At least the moon is still keeping a steady rhythm for us, everything circling in cycles, coming around and around again.
Until next time,
Jess
The soul, like the moon,
is new, and always new again.
And I have seen the ocean
continuously creating.
Since I scoured my mind
and my body, I too, Lalla
am new, each moment new.
My teacher told me one thing,
Live in the soul.
When that was so,
I began to go naked,
and dance.
—Lal Ded, 14th century, Kashmir.
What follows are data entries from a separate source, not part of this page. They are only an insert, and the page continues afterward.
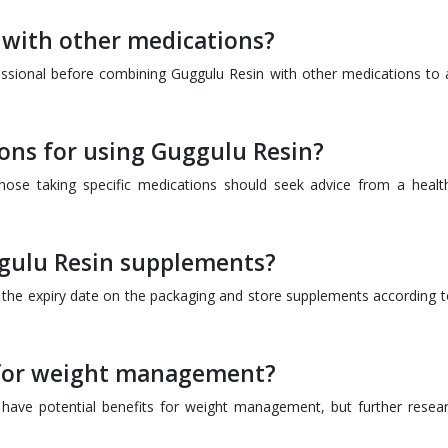
 with other medications?
fessional before combining Guggulu Resin with other medications to 
ions for using Guggulu Resin?
 those taking specific medications should seek advice from a healt
uggulu Resin supplements?
k the expiry date on the packaging and store supplements according t
 for weight management?
ave potential benefits for weight management, but further resear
Translated by Coleman Barks
“Always try to keep a patch of sky above your life.”
― Marcel Proust
Into the timeless woods I go
where the moonlight illuminates
the infinite peace of things.
- Erik Rittenberry
III.
because it is spring;
because once more the moon and the earth are eloping -
a love match that will bring forth fantastic children
who will learn to stand, walk, and finally run
over the surface of earth;
who will believe, for years,
that everything is possible.
- Mary Oliver
To pray you open your whole self
To sky, to earth, to sun, to moon
To one whole voice that is you.
And know there is more
That you can’t see, can’t hear;
Can’t know except in moments
Steadily growing, and in languages
That aren’t always sound but other
Circles of motion.
Like eagle that Sunday morning
Over Salt River. Circled in blue sky
In wind, swept our hearts clean
With sacred wings.
We see you, see ourselves and know
That we must take the utmost care
And kindness in all things.
Breathe in, knowing we are made of
All this, and breathe, knowing
We are truly blessed because we
Were born, and die soon within a
True circle of motion,
Like eagle rounding out the morning
Inside us.
We pray that it will be done
In beauty.
In beauty.
- Joy Harjo
“If you can see a thing whole…it seems that it’s always beautiful. Planets, lives….But close up, a world’s all dirt and rocks. And day to day, life’s a hard job, you get tired, you lose the pattern. You need distance, interval. The way to see how beautiful the earth is, is to see it as the moon.”
- Ursula K. LeGuin
One night when the lawn was a golden green
and the marbled moonlit trees rose like fresh memorials
in the scented air, and the whole countryside pulsed
with the chirr and murmur of insects, I lay in the grass
feeling the great distances open above me, and wondered
what I would become—and where I would find myself—
and though I barely existed, I felt for an instant
that the vast star-clustered sky was mine, and I heard
my name as if for the first time, heard it the way
one hears the wind or the rain, but faint and far off
as though it belonged not to me but to the silence
from which it had come and to which it would go.
- Mark Strand
I’ve come to the house of the Immortals:
In every corner, wildflowers bloom.
In the front garden, trees
Offer their branches for drying clothes;
Where I eat, a wine glass can float
In the springwater’s chill.
From the portico, a hidden path
Leads to the bamboo’s darkened groves.
Cool in a summer dress, I choose
From among the heaped piles of books.
Reciting poems in the moonlight, riding a painted boat…
Every place the wind carries me is home.